Surely Bach is right. But we are not here to talk about things that have never happened. In these lines of review, it must be said that Bach himself had to deal on a trip to Hiroshima with shouts and insults from a group of protesters who asked him to cancel the Games.
Badosa, retired in a wheelchair
There have been protests since the Olympic torch began traveling through Japan in March. Even a lady called Kayoko Takahashi I tried to extinguish the flame with a squirt gun. On the night of the opening ceremony, an angry mob gathered outside the Olympic Stadium. There were times when their screams were heard louder than the stadium music.
In the midst of a fourth state of emergency and a fifth wave of infections that breaks new records every day, the Japanese, who were not in for much of a party, turned their backs on their Games. Although it is also true that, as the competitions progressed and Japan was winning medals, more people were hooked and the protests lost force until they were somewhat marginal.

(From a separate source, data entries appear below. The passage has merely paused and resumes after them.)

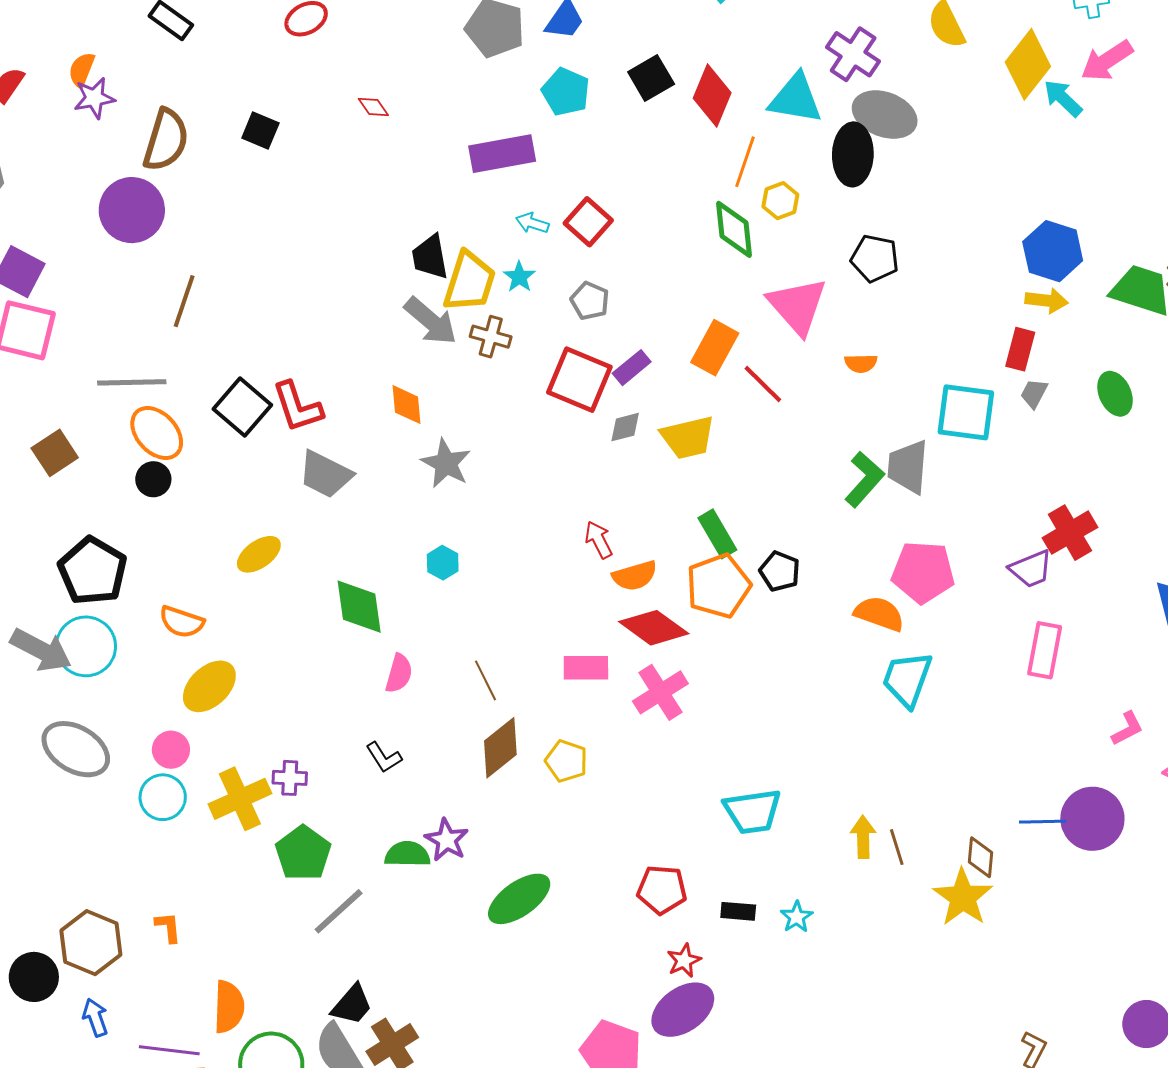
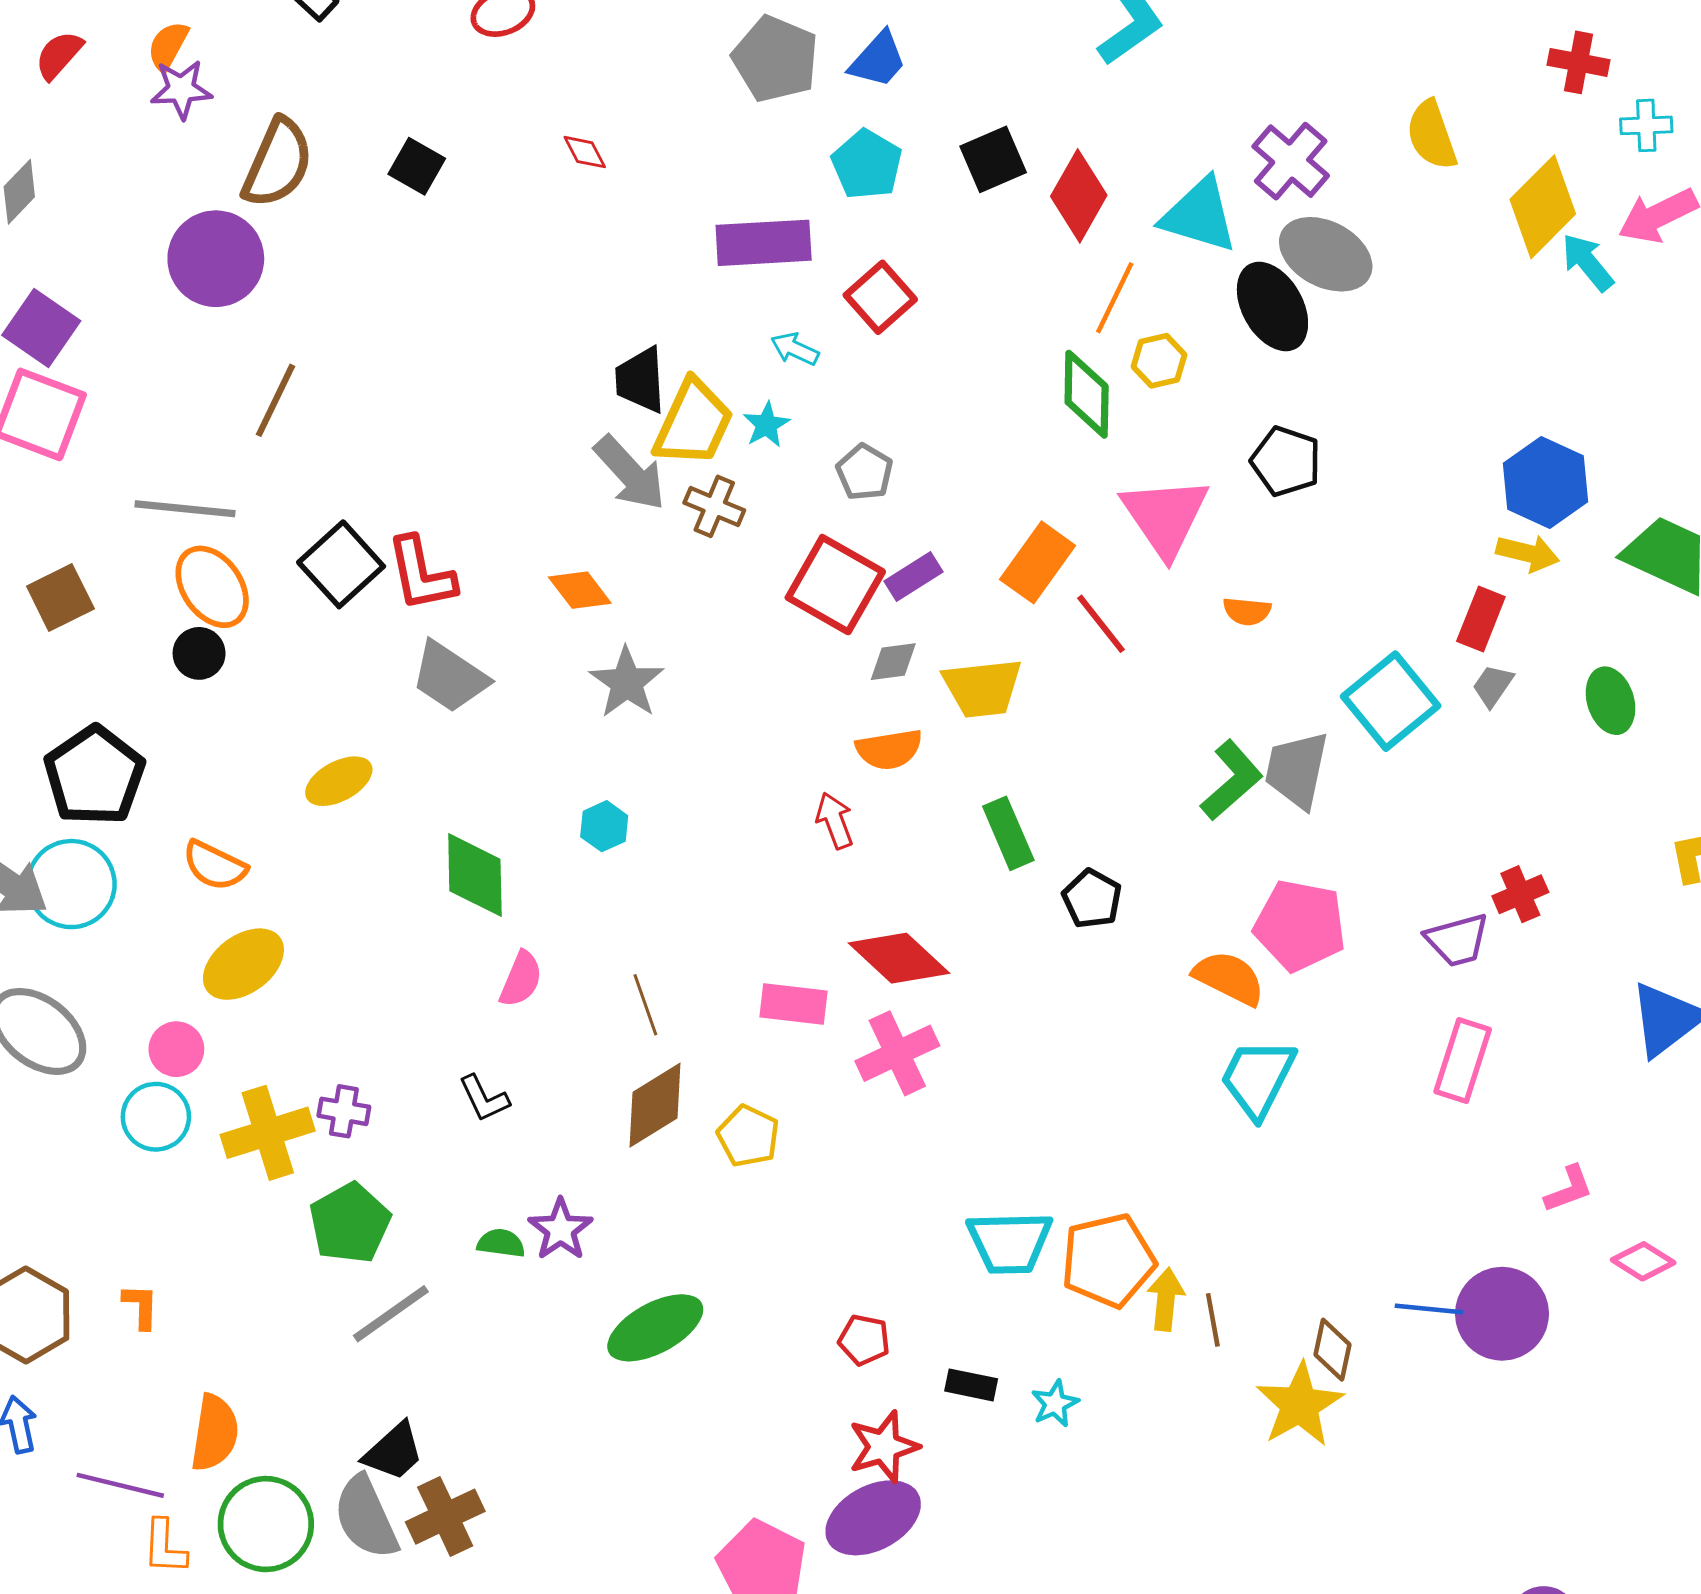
black ellipse: (853, 154) -> (1272, 307), turned -38
red square: (588, 222) -> (880, 297), moved
orange diamond: (406, 405) -> (580, 590), turned -39
cyan square: (966, 412) -> (1391, 701), turned 36
red cross: (1070, 533) -> (1520, 894), size x0.7
orange semicircle: (635, 576) -> (889, 749), moved
orange pentagon: (718, 586) -> (1108, 1260), moved
green semicircle: (407, 854) -> (501, 1243), size x0.7
red pentagon: (662, 890) -> (864, 1340), size x0.7
red star: (684, 961) -> (884, 1447), size x1.4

Tokyo 2020, in addition to the sanitary lock, will be remembered for being the hottest Games in history. Ask the Spanish tennis player Paula Badosa, who had to retire in a wheelchair due to heatstroke.
More than 34 degrees for a few days and a humidity of almost 70% caused a scare like the one in Badosa. The tennis players were the ones who complained the most. In the memo, there should be the phrase that the Russian Daniil Medvedev to the referee during a match: “If I die, will you be responsible?” Medvedev did not die of heat, but lost the match.
Caught while sightseeing
Outside the sports arena, these atypical Games have also left bizarre moments like the disappearance for four days of Julius Ssekitoleko, the Ugandan weightlifter who left his delegation hanging and hid up north in Yokkaichi city. Before his escape, he left a note explaining that he wanted to work in Japan. It was not very successful because I was deported.
Other expelled from the country were two Georgian athletes who left the Olympic Village to do some sightseeing in the center of Tokyo, bypassing the rigid restrictions of the organization. What they did not count on Lasha Shavdatuashvili and Vazha Margvelashvili, both Olympic medalists, is that some citizens recognized them and told the police that two athletes had escaped from the bubble.
Less funny was what happened with the Belarusian Krystsina Tsimanouskaya. The claws of an authoritarian government tried to operate with impunity at the Olympic Games. It will not be the first time it happens. But if Japan is not suspicious of something, it is of being one of the healthiest democrats on the planet. Sprinter Tsimanouskaya criticized her coaches and the Alexander Lukashenko attempted forcible deportation. She described it as a “kidnapping”.
The 2022 Winter Games
Luckily, her Japanese story had a happy ending: the police interceded when the athlete was already at the airport. Tsimanouskaya applied for asylum and the Polish government granted it. Already exiled in Poland, she said that even the doctor in her delegation suggested that she commit suicide.
The strangest Olympic Games ever held have come to an end. Now, before Paris 2024, it is Beijing’s turn to take the baton with its Winter Games in February 2022. It will be the third consecutive Olympic event in Asia. China intends, if the new outbreaks give it a break, that at its Games there will be an audience in the stands. It wants to do what Tokyo couldn’t: celebrate the first big party of the post-pandemic era.